WHAT THIS TASK INVOLVES: Print the lines that run from the line with "กรอบรูปแคนวาส 20*30 นิ้ว ภาพพรีเวดดิ้ง" to the line with "กรอบลอยแคนวาสภาพแต่งงาน 20*30 นิ้วพร้อมอัดภาพ", keeping both end lines, exactly as they appear in the entries below, and nothing else.

DATA SUPPLIED:
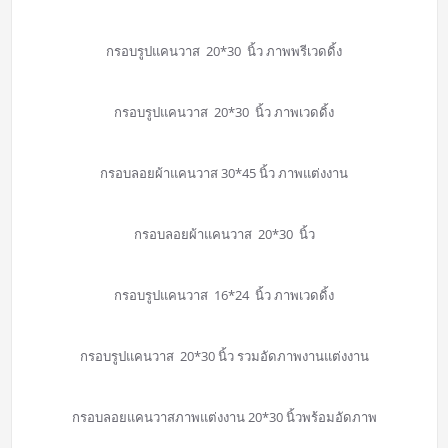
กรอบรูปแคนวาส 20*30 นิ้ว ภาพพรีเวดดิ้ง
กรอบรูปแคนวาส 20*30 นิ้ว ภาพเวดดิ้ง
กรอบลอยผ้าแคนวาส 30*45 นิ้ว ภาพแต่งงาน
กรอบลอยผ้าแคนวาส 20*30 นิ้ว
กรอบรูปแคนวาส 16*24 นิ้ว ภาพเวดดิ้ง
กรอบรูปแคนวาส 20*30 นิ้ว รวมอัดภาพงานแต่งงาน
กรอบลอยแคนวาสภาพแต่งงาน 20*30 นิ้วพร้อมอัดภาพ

...

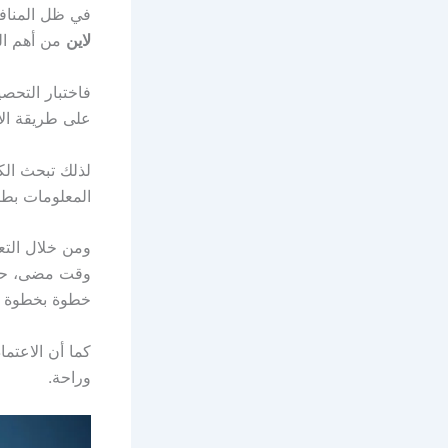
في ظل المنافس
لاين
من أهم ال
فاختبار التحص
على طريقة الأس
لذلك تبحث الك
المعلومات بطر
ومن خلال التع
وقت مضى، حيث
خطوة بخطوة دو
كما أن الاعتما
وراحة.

RESPONSE FOR THIS EXERCISE:
กรอบรูปแคนวาส 20*30 นิ้ว ภาพพรีเวดดิ้ง
กรอบรูปแคนวาส 20*30 นิ้ว ภาพเวดดิ้ง
กรอบลอยผ้าแคนวาส 30*45 นิ้ว ภาพแต่งงาน
กรอบลอยผ้าแคนวาส 20*30 นิ้ว
กรอบรูปแคนวาส 16*24 นิ้ว ภาพเวดดิ้ง
กรอบรูปแคนวาส 20*30 นิ้ว รวมอัดภาพงานแต่งงาน
กรอบลอยแคนวาสภาพแต่งงาน 20*30 นิ้วพร้อมอัดภาพ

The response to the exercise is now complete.